Professor, Princeton Neuroscience Institute

I study how people and animals learn from trial and error (and from rewards and punishments) to make decisions, combining computational, economic, neural, and behavioral perspectives. I focus on understanding how subjects cope with computationally demanding decision situations, notably choice under uncertainty and in tasks (such as mazes or chess) requiring many decisions to be made sequentially. In engineering, these are the key problems motivating reinforcement learning and Bayesian decision theory. I am particularly interested in using these computational frameworks as a basis for analyzing and understanding biological decision making. Some ongoing projects include:

Computational models in neuroscientific experiments
Computational models (such as reinforcement learning algorithms) are more than cartoons: they can provide detailed trial-by-trial hypotheses about how subjects might approach tasks such as decision making. By fitting such models to behavioral and neural data, and comparing different candidates, we can understand in detail the processes underlying subjects’ choices. I am interested in developing new techniques for such analyses, and applying them in behavioral and functional imaging experiments to study human decision making.

Interactions between multiple decision-making systems
The idea that the brain contains multiple, separate decision systems is as ubiquitous (in psychology, neuroscience, and even behavioral economics) as it is bizarre. For instance, much evidence points to competition between more cognitive and more automatic processes associated with different brain systems. Such competition has often been implicated in self-control issues such as drug addiction. But (as these examples suggest) having multiple solutions to the problem of making decisions actually compounds the decision problem, by requiring the brain to arbitrate between the systems. We are pursuing this arbitration using a combination of computational and experimental methods.

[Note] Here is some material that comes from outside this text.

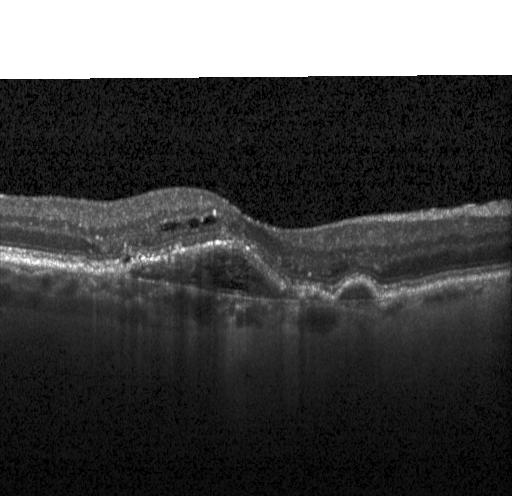
Impression: a choroidal neovascular membrane.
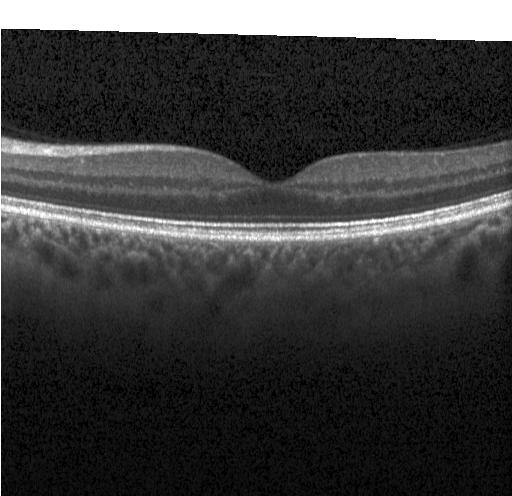
OCT line scan; spectral-domain OCT
Assessment: neither choroidal neovascularization, diabetic macular edema, nor drusen.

Learning and neuromodulation
Much evidence has amassed for the idea that the neuromodulator dopamine serves as a teaching signal for reinforcement learning. This relatively good characterization can now provide a foothold for extending in a number of exciting new directions. These include computational (e.g., how can this system balance the need to explore unfamiliar options versus exploit old favorites), behavioral (how is dopaminergically mediated learning manifest; how is it deficient in pathologies such as drug addiction or Parkinson’s disease), and neural (what is the contribution of systems that interact with dopamine, such as serotonin and the prefrontal cortex).